◆ **WHAT YOU ARE ASKED TO DO**
Below are some records. Return exactly the lines from the one containing "image demonstrates immunohistochemical" through the one containing "micrograph reveals staining", both included, and only those.

◆ **SUPPLIED RECORDS**

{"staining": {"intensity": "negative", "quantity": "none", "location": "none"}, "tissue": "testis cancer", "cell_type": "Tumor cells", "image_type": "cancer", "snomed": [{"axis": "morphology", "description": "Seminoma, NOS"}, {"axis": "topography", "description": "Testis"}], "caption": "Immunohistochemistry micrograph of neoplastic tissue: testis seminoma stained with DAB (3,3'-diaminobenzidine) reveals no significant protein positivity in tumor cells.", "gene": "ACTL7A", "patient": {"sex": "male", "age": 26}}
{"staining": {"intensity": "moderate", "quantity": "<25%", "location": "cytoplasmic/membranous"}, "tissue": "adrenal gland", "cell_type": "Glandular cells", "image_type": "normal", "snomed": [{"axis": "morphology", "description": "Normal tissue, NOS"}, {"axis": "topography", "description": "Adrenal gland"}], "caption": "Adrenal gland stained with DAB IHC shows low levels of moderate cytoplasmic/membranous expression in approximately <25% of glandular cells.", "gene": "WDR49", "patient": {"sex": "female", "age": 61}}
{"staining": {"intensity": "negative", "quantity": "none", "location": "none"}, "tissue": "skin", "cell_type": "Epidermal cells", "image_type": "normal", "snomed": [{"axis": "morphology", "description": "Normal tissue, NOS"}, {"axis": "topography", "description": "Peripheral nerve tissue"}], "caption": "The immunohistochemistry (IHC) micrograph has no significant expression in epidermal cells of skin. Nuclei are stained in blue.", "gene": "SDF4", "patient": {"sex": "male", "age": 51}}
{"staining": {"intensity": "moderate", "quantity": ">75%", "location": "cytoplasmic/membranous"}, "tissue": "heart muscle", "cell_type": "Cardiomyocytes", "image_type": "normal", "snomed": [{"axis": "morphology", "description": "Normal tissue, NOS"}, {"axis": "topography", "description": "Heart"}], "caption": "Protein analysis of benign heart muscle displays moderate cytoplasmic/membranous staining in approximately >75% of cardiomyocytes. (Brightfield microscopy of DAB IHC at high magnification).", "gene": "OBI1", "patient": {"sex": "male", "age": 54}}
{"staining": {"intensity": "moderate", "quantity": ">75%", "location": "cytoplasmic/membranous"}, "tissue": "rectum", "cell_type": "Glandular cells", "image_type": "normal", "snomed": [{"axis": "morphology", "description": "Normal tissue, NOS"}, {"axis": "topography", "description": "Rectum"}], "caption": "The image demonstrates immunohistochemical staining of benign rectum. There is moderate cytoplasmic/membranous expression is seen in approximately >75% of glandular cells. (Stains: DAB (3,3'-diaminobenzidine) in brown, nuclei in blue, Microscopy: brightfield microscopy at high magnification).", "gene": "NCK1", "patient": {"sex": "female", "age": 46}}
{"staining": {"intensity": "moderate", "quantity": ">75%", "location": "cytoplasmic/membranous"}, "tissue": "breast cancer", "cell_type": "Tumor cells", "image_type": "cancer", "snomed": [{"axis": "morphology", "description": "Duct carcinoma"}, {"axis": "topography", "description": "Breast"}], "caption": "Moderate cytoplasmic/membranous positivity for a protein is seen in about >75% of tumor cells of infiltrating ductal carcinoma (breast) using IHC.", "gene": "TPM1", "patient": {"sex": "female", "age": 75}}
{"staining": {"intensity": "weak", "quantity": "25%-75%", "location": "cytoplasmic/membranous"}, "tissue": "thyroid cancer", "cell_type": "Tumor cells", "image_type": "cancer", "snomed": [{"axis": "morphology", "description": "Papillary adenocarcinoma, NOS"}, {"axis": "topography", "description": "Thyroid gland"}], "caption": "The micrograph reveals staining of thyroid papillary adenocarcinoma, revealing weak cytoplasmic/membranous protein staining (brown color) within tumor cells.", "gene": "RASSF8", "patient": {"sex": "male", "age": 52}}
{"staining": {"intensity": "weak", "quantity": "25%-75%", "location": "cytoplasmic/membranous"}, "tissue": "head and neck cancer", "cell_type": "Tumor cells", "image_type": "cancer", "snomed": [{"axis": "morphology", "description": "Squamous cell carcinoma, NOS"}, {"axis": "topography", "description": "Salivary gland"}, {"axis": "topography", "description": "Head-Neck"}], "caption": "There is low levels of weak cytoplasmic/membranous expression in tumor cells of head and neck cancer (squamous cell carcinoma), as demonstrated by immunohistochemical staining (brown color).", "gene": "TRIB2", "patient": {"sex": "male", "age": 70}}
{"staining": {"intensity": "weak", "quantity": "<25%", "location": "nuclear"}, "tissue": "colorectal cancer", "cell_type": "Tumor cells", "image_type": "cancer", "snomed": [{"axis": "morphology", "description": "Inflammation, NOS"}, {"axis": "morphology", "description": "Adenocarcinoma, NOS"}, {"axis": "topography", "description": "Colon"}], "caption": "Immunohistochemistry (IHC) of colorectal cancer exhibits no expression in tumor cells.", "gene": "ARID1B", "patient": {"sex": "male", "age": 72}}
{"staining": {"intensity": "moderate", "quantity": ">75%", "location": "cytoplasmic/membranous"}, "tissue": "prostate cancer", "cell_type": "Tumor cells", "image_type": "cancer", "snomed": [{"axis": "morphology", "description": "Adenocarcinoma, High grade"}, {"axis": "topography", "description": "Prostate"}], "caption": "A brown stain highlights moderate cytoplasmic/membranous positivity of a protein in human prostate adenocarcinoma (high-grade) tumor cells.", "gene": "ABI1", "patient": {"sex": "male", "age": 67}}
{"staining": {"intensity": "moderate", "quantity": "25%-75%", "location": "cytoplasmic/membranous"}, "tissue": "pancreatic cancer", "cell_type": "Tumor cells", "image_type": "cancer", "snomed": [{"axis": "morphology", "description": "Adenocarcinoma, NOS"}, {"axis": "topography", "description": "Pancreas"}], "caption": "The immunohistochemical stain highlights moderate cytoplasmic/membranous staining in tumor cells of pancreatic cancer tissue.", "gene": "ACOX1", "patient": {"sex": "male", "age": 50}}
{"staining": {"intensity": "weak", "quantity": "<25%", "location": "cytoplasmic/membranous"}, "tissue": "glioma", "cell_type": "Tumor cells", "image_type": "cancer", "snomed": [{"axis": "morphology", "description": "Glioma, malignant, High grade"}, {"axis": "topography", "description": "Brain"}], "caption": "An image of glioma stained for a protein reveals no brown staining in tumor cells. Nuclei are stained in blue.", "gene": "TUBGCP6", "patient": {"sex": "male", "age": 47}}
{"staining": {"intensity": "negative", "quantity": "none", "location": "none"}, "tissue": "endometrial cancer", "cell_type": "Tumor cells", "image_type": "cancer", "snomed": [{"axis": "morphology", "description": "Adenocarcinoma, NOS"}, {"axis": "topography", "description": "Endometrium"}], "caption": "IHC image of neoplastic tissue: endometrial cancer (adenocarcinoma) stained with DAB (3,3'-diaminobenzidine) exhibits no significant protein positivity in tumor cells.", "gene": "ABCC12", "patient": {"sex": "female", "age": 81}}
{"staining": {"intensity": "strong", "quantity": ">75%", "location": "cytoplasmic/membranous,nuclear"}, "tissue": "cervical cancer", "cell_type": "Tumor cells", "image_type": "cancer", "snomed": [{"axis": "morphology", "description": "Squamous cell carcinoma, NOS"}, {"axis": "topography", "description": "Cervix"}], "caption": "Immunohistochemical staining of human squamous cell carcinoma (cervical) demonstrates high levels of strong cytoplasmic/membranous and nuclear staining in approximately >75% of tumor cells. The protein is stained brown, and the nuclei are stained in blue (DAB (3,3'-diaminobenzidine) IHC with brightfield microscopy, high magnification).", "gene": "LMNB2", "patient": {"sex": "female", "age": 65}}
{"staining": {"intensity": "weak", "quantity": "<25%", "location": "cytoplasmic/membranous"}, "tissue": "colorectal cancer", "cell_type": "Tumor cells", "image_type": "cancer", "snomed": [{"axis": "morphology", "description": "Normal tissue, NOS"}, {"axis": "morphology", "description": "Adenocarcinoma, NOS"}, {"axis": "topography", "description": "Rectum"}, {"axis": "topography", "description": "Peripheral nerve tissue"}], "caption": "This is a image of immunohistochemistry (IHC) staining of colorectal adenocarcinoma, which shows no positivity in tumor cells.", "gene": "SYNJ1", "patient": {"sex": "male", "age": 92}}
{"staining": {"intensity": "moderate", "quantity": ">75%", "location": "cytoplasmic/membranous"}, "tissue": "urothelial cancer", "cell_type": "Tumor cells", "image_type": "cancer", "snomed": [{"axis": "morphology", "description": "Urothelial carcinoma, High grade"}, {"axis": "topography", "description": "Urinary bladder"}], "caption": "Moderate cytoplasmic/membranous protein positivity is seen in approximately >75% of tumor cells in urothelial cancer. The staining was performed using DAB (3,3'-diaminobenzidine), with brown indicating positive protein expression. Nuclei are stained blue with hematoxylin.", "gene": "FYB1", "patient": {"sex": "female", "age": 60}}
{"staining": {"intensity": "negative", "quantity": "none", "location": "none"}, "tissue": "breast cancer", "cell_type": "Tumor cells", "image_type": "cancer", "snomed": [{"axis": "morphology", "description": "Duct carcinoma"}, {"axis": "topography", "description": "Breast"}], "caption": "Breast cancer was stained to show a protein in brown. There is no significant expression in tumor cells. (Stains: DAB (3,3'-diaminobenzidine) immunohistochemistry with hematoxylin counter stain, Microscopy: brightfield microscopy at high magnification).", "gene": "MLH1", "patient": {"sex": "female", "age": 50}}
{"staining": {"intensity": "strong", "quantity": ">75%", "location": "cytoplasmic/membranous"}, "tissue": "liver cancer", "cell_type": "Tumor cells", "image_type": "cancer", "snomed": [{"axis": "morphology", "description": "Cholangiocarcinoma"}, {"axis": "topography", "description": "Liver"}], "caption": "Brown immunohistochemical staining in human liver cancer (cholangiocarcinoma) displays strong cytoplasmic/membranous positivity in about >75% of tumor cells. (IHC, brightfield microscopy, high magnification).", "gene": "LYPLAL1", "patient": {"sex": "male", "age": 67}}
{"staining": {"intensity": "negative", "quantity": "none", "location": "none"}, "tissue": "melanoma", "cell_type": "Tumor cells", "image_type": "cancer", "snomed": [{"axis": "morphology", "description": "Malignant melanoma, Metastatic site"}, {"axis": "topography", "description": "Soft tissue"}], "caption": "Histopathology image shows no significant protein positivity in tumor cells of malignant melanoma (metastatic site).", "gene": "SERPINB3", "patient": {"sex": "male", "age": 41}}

◆ **ANSWER TO THIS EXERCISE**
{"staining": {"intensity": "moderate", "quantity": ">75%", "location": "cytoplasmic/membranous"}, "tissue": "rectum", "cell_type": "Glandular cells", "image_type": "normal", "snomed": [{"axis": "morphology", "description": "Normal tissue, NOS"}, {"axis": "topography", "description": "Rectum"}], "caption": "The image demonstrates immunohistochemical staining of benign rectum. There is moderate cytoplasmic/membranous expression is seen in approximately >75% of glandular cells. (Stains: DAB (3,3'-diaminobenzidine) in brown, nuclei in blue, Microscopy: brightfield microscopy at high magnification).", "gene": "NCK1", "patient": {"sex": "female", "age": 46}}
{"staining": {"intensity": "moderate", "quantity": ">75%", "location": "cytoplasmic/membranous"}, "tissue": "breast cancer", "cell_type": "Tumor cells", "image_type": "cancer", "snomed": [{"axis": "morphology", "description": "Duct carcinoma"}, {"axis": "topography", "description": "Breast"}], "caption": "Moderate cytoplasmic/membranous positivity for a protein is seen in about >75% of tumor cells of infiltrating ductal carcinoma (breast) using IHC.", "gene": "TPM1", "patient": {"sex": "female", "age": 75}}
{"staining": {"intensity": "weak", "quantity": "25%-75%", "location": "cytoplasmic/membranous"}, "tissue": "thyroid cancer", "cell_type": "Tumor cells", "image_type": "cancer", "snomed": [{"axis": "morphology", "description": "Papillary adenocarcinoma, NOS"}, {"axis": "topography", "description": "Thyroid gland"}], "caption": "The micrograph reveals staining of thyroid papillary adenocarcinoma, revealing weak cytoplasmic/membranous protein staining (brown color) within tumor cells.", "gene": "RASSF8", "patient": {"sex": "male", "age": 52}}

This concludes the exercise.